Вот-вот, не стоило беспокоиться. Зачем им имена? У них есть клички. А клички она помнить не обязана.

– От выдры тоже живот болел, – этот чернявый Славик или Владик оказался нудным пессимистом.

– Выпей фестал. Там еще осталось, – язвительно посоветовал Игорь.

– Ребята, надо что-то решать. Мы так ноги протянем, – еще одна девушка. На лекциях всегда была такая старательная, серьезная. У нее было какое-то экзотическое имя… Точно! Вспомнила! Маша.

Маша, Ната, Игорь-босс, Дизель, Владик по прозвищу Банк и Мичурин (потому что занимался пищевыми добавками) встретили конец света, держась за руки.
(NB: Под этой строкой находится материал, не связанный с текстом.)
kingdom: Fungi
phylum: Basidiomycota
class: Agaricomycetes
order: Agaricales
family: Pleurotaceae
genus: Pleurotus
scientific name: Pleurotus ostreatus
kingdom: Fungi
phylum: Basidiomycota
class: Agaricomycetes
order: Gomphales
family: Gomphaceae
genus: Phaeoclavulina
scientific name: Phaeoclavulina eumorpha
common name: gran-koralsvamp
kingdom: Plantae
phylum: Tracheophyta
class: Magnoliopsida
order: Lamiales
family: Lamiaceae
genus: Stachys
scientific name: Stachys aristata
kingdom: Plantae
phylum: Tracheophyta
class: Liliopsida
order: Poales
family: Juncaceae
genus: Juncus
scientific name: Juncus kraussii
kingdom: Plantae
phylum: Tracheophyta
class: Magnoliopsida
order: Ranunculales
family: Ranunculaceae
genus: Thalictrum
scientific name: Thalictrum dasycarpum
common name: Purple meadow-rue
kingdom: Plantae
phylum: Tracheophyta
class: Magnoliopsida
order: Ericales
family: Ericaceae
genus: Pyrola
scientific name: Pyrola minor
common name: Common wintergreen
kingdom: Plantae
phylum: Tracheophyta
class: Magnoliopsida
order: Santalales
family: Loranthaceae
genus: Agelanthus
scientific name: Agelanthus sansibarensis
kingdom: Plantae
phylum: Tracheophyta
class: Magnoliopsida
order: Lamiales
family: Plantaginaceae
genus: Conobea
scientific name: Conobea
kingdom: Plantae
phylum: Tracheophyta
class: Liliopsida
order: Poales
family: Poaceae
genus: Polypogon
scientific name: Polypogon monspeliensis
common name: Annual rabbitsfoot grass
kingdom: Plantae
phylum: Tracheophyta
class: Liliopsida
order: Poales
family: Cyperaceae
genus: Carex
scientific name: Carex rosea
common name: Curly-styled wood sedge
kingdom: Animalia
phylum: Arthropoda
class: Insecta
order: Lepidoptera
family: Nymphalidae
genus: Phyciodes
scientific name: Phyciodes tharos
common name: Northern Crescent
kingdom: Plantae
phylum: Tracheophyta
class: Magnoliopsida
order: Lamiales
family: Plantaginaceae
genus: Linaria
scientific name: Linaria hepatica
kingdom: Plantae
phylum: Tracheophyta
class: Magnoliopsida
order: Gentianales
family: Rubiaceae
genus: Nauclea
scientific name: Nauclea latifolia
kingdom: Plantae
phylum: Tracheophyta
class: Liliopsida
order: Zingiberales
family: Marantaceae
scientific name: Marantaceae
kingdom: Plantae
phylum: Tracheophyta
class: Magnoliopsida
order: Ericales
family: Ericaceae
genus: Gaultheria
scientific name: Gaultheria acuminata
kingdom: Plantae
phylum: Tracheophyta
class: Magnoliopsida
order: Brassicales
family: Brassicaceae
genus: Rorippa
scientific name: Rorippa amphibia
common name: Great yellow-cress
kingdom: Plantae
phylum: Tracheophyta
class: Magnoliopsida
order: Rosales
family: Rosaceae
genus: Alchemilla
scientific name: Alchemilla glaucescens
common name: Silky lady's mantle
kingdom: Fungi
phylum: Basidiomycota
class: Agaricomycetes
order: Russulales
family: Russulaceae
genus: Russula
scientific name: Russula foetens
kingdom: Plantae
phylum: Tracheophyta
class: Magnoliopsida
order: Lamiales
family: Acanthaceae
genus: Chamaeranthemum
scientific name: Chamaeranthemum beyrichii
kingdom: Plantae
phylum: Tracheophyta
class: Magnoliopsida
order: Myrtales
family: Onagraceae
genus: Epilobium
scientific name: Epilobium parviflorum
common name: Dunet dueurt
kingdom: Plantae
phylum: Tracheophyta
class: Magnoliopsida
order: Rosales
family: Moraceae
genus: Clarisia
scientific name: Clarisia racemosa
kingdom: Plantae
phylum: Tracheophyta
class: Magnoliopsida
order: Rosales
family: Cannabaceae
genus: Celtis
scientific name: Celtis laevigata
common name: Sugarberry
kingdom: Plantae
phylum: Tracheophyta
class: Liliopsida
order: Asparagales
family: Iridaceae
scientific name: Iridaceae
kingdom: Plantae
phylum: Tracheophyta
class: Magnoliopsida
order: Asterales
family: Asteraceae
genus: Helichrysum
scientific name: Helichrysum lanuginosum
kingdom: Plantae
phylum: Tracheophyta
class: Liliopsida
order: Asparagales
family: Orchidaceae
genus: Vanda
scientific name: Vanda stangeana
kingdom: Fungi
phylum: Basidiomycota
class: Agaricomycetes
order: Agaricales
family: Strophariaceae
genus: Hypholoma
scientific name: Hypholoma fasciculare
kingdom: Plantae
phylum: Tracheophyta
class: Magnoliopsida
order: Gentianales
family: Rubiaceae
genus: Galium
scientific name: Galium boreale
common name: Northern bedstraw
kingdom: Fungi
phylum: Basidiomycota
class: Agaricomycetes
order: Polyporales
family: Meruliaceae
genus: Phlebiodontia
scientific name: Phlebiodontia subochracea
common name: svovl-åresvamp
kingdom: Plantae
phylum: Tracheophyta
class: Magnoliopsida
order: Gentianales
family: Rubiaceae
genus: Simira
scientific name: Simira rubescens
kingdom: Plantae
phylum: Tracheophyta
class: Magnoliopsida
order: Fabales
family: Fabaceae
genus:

Сейчас смешно вспомнить. Пафос заканчивается быстро, а кушать хочется всегда. Игорь умом понимал, что в любом случае невозможно было подстелить соломку. Ната с ним солидаризировалась, потому что она была Его девушка. Остальные – нет-нет, да выговаривали Боссу за недальновидность. Одна Машка держалась, даже хорохорилась, что давно мечтала похудеть.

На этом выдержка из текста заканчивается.